[SPARK-28770][CORE][TEST] Fix ReplayListenerSuite tests that sometimes fail #25673

wypoon · 2019-09-04T04:30:44Z

What changes were proposed in this pull request?

ReplayListenerSuite depends on a listener class to listen for replayed events. This class was implemented by extending EventLoggingListener. EventLoggingListener does not log executor metrics update events, but uses them to update internal state; on a stage completion event, it then logs stage executor metrics events using this internal state. As executor metrics update events do not get written to the event log, they do not get replayed. The internal state of the replay listener can therefore be different from the original listener, leading to different stage completion events being logged.

We reimplement the replay listener to simply buffer each and every event it receives. This makes it a simpler yet better tool for verifying the events that get sent through the ReplayListenerBus.

Why are the changes needed?

As explained above. Tests sometimes fail due to events being received by the EventLoggingListener that do not get logged (and thus do not get replayed) but influence other events that get logged.

Does this PR introduce any user-facing change?

No.

How was this patch tested?

Existing unit tests.

…s fail. testApplicationReplay fails if the application runs long enough for the driver to send an executor metrics update. This causes stage executor metrics to be written for the driver. However, executor metrics updates are not logged, and thus not replayed. Therefore no stage executor metrics for the driver is logged on replay.

HyukjinKwon · 2019-09-04T06:17:53Z

core/src/test/scala/org/apache/spark/scheduler/ReplayListenerSuite.scala

+    // For this reason, exclude stage executor metrics for the driver.
+    val filteredEvents = originalEvents.filter { e =>
+      if (e.isInstanceOf[SparkListenerStageExecutorMetrics] &&
+        e.asInstanceOf[SparkListenerStageExecutorMetrics].execId == "driver") {


What I am not understanding is that, why are both different? They make JSONs from the same instances. Are they different?

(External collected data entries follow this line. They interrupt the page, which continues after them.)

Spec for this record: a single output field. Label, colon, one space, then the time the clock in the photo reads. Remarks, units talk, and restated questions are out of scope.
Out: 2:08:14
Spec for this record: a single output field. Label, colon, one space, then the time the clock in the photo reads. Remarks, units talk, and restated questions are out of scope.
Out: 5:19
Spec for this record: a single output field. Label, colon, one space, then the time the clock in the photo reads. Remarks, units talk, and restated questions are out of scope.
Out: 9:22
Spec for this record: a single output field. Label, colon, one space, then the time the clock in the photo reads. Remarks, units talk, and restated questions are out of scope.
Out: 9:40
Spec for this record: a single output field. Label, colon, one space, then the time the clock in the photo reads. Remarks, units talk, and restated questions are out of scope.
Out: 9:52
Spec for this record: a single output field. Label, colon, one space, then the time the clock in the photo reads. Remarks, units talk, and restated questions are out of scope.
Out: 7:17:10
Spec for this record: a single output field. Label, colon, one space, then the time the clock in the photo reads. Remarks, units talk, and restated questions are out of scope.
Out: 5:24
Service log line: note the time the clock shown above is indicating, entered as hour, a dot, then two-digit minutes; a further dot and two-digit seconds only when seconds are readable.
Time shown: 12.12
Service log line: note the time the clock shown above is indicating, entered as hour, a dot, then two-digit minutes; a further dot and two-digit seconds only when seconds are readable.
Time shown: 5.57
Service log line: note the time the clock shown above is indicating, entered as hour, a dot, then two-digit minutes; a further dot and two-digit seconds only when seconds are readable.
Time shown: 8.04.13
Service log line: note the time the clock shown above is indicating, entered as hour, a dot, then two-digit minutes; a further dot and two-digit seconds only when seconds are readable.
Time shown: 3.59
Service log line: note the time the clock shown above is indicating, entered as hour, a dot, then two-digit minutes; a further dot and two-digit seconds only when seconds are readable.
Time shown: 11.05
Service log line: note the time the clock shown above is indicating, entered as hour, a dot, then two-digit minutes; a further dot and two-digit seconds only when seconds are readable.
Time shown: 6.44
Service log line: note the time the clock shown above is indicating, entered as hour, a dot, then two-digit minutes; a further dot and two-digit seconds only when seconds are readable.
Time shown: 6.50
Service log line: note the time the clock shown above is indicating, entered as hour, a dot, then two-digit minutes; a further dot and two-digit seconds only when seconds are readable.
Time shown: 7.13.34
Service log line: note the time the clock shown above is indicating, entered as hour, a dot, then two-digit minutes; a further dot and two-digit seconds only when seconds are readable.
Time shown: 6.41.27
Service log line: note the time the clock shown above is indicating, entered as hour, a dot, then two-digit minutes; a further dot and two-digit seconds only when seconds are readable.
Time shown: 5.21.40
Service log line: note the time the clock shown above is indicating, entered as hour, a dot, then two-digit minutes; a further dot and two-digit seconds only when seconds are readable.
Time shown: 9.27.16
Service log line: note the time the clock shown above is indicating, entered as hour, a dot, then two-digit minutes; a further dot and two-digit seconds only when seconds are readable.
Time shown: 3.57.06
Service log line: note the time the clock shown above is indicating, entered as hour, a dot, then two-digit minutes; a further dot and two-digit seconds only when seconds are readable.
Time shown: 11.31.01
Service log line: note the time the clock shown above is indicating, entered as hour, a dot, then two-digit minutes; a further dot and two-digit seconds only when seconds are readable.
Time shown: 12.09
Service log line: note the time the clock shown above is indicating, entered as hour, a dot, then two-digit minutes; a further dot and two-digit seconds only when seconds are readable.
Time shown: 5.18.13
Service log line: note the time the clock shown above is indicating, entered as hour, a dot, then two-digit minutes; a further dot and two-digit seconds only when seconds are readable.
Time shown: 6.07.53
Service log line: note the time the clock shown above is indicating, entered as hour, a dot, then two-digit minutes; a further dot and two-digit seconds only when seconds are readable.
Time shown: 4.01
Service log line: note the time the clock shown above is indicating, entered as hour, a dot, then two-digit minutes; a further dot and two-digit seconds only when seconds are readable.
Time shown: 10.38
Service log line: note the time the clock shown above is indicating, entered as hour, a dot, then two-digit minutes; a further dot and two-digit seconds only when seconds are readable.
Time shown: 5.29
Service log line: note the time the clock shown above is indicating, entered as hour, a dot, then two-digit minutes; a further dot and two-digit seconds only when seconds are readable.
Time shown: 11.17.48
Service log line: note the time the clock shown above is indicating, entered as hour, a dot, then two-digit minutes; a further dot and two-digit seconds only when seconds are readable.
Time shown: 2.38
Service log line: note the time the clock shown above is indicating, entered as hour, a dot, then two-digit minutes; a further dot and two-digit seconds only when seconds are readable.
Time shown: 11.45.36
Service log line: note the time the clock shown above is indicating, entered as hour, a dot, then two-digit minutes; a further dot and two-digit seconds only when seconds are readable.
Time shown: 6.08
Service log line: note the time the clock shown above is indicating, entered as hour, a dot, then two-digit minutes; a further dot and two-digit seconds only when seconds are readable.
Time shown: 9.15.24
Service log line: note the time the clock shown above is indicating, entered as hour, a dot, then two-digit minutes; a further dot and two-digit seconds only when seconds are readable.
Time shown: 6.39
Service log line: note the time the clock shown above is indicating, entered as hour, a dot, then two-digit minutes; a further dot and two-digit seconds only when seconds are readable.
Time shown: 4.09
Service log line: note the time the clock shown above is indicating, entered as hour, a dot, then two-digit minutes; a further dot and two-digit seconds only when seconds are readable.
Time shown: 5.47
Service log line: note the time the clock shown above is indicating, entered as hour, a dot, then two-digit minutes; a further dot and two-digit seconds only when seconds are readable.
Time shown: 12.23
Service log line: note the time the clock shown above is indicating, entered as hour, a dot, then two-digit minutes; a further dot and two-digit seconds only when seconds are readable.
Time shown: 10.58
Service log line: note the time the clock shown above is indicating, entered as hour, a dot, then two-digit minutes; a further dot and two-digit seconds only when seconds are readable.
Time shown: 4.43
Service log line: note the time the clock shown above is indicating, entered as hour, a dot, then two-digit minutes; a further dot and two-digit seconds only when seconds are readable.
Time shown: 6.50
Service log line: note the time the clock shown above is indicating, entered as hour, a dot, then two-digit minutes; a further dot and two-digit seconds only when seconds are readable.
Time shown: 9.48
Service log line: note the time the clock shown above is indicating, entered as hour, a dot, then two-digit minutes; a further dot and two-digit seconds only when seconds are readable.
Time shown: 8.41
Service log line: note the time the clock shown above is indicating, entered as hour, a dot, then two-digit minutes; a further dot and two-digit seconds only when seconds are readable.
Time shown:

Why is it flaky?

EventMonster extends EventLoggingListener which doesn't transparently log events, hence some possible cases could exist where both can be different.

I tried to explain briefly in the comment. Let me try to explain in more detail.

When the application is run, executor metrics update events may occur (if the application runs long enough). These events are not written to the event log, so they do not get replayed. That is the root cause of differences.
On executor metrics update, the EventLoggingListener updates a map it uses to track per-stage metrics, but does not log. The listener also receives metrics on task end. Because of this, it always has metrics for executors. On stage completion. the listener logs stage executor metrics, for any of the executors/driver it has metrics for. As explained, sometimes it will have metrics for the driver (if an executor metrics update arrived from the driver), but most of the time not.
To recap, SparkListenerStageExecutorMetrics events are not events received while the application is running, but secondary events derived from metrics received and written to the event log. (One other point not relevant to this bug but may help understanding - on replay, the SparkListenerStageExecutorMetrics events do get replayed but are ignored by the listener. The replay listener logs SparkListenerStageExecutorMetrics events on stage completion using the same internal logic as the original listener.)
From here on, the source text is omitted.